Chile fue el primero en volver su mirada a las abandonadas plantaciones de uva País en regiones sureñas como Maule, Itata y Bio Bio. El trabajo lo han encabezado pequeñas bodegas de garaje como Huaso de Sauzal, Aupa, Viñateros Bravos, Louis Antoine Luyt, Clos de Fous y Garage Wine Co., entre otras. Lo interesantes es que, en un tiempo relativamente corto, se han sumado los grandes conglomerados, como Concha y Toro, Miguel Torres, Santa Carolina, Santa Rita, Montes y Casa Lapostolle. Con la criolla se elaboran vinos tintos, rosados y espumosos de manera natural; es decir, sin aditivos de ningún tipo. Casi en todos los casos, son bebidas que presentan matices ligeros y delicados, con sugerencias frutales y florales, y un punto medio alto de acidez.

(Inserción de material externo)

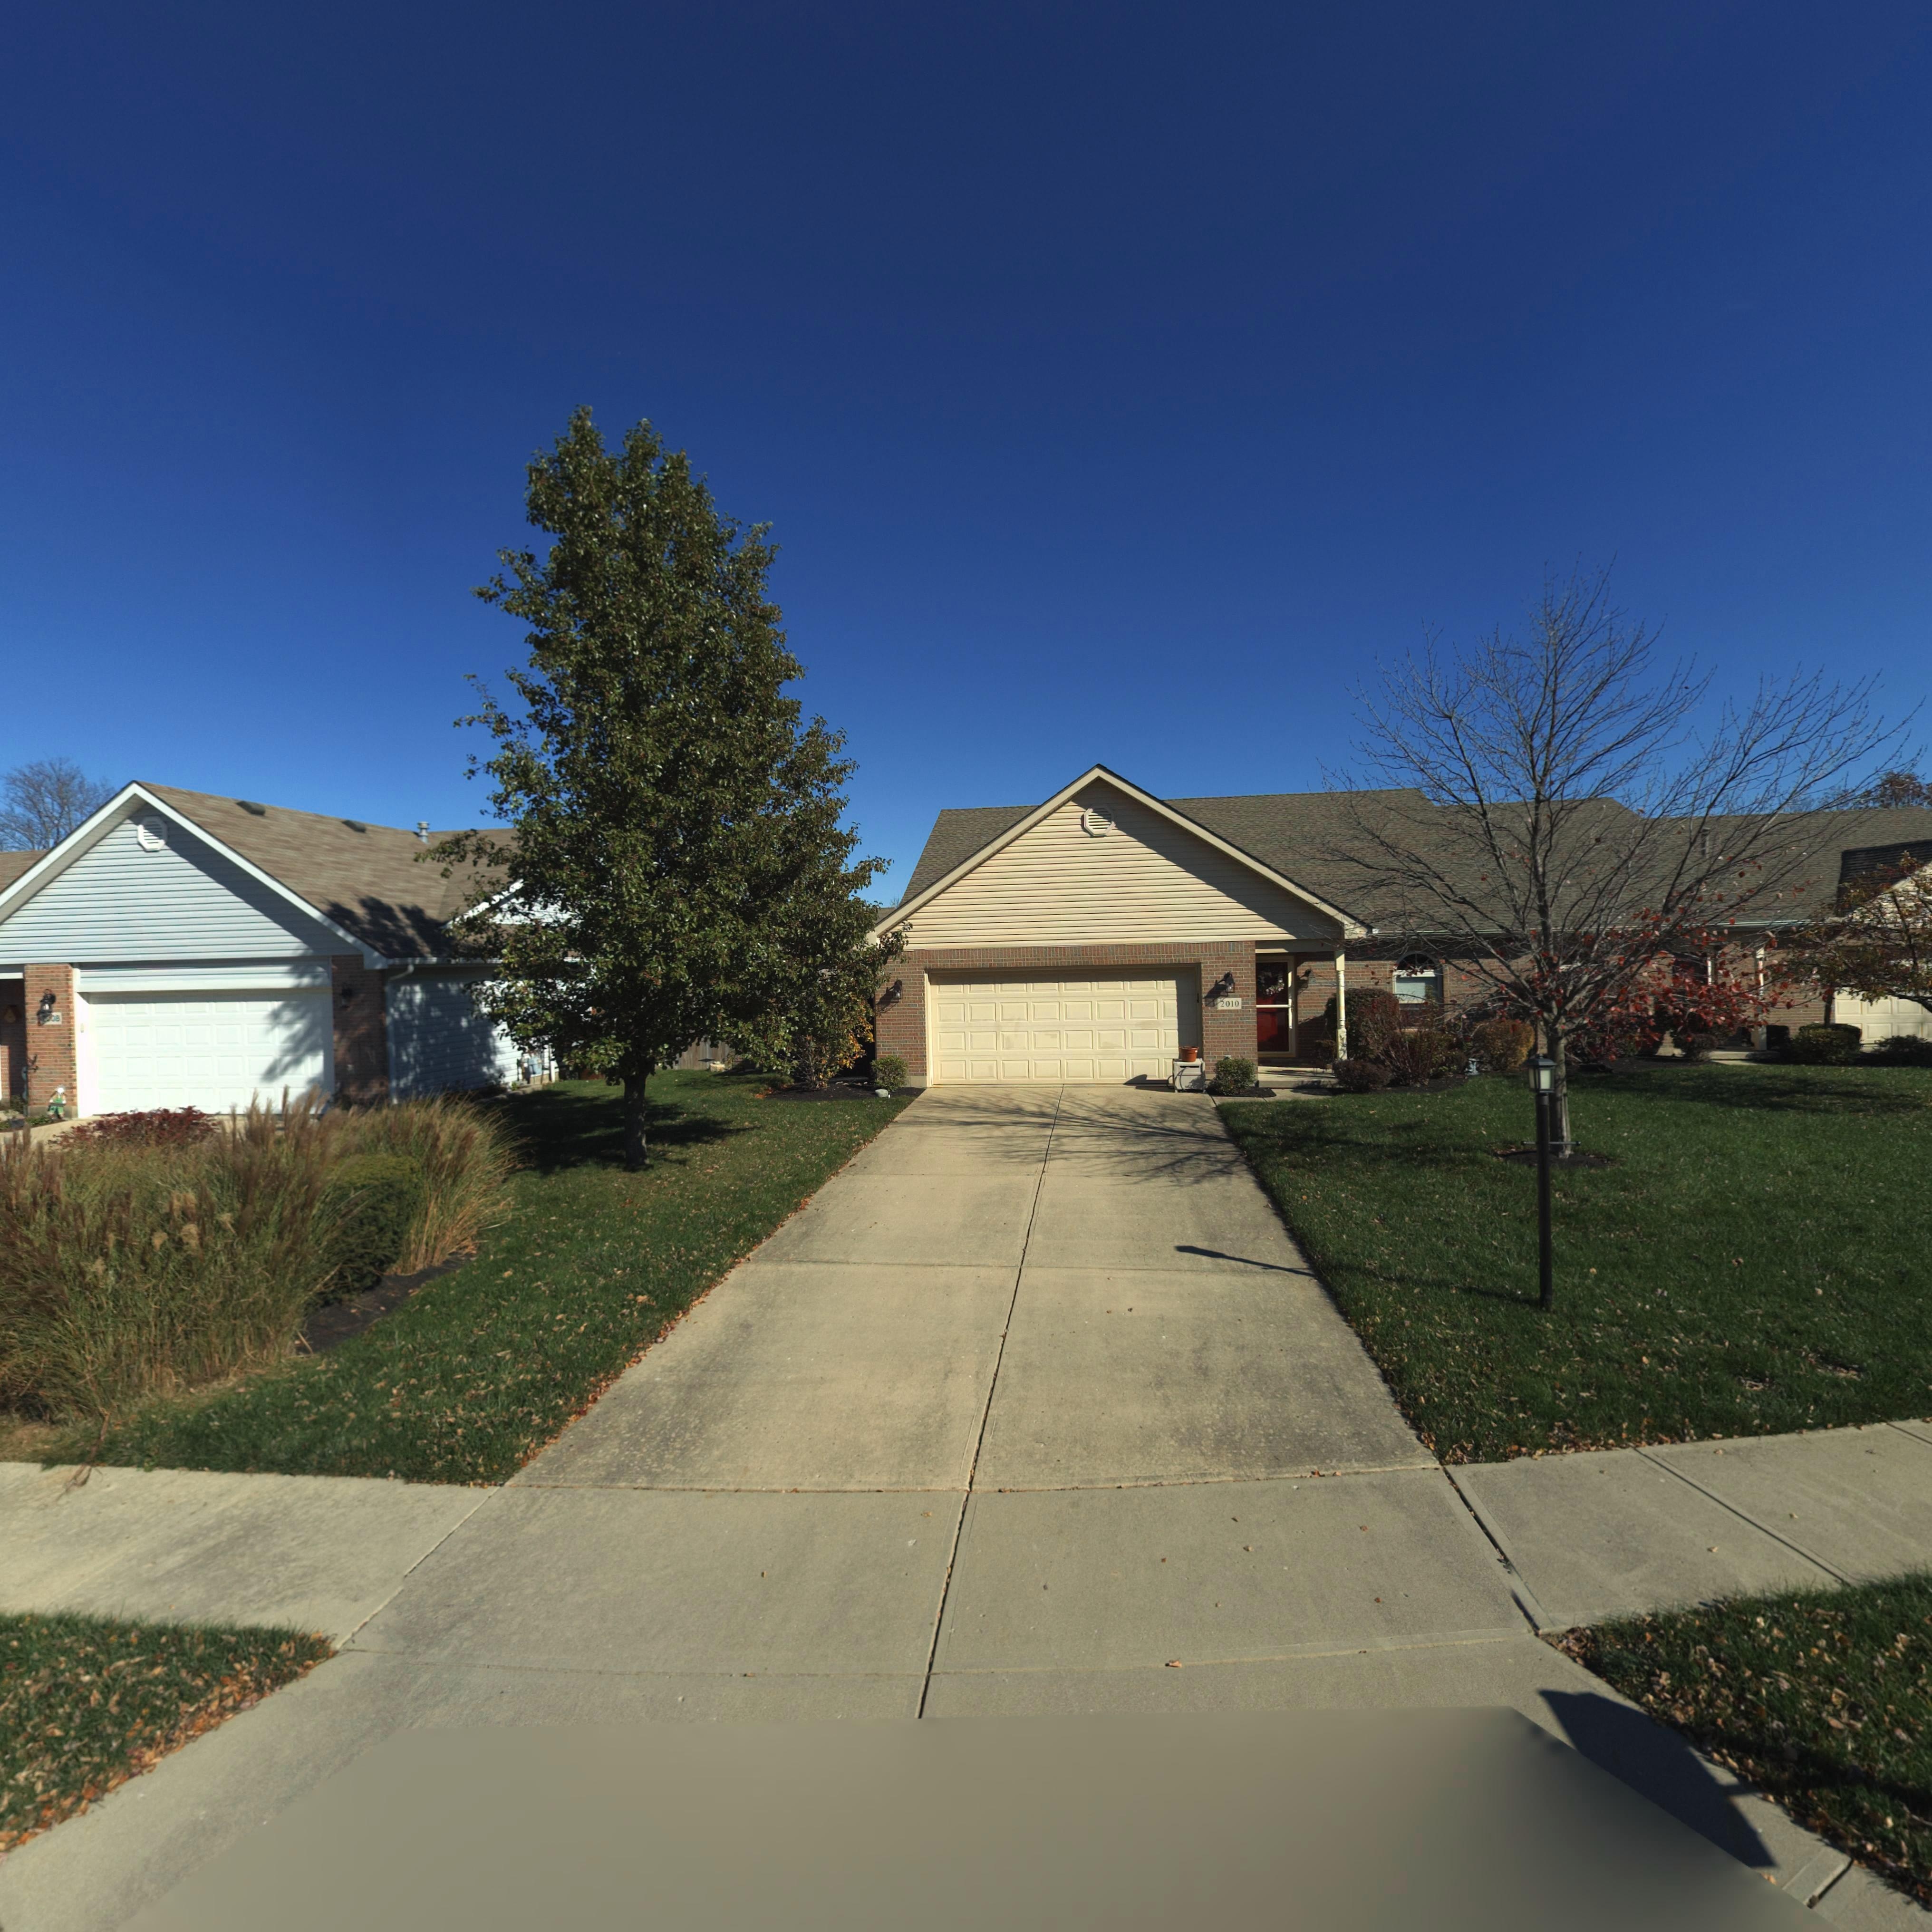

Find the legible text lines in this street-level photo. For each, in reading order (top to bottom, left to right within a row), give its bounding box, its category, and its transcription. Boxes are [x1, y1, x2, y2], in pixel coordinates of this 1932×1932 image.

[1219, 999, 1240, 1008] StreetNumber: 2010
[40, 1014, 61, 1023] StreetNumber: **08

En fecha reciente, en Argentina, la reconocida bodega Catena Zapata, asociada a la elaboración de vinos refinados, lanzó su línea de Criolla Chica con un proyecto denominado La Marchigiana. Igual lo han hecho casas como Cadus, El Esteco y Durigutti, que complementan un creciente portafolio alimentado por irreverentes productores como Matías Michelini, Cara Sur, Paso a Paso, Vallisto, Verdaderos Invisibles y Vinilo.
Ha sido, ante todo, un movimiento de productores más que de consumidores. Dichas nuevas opciones sureñas tardarán en llegar a Colombia, donde el arraigo conservador en materia de preferencias vinícolas no se romperá con facilidad, tristemente.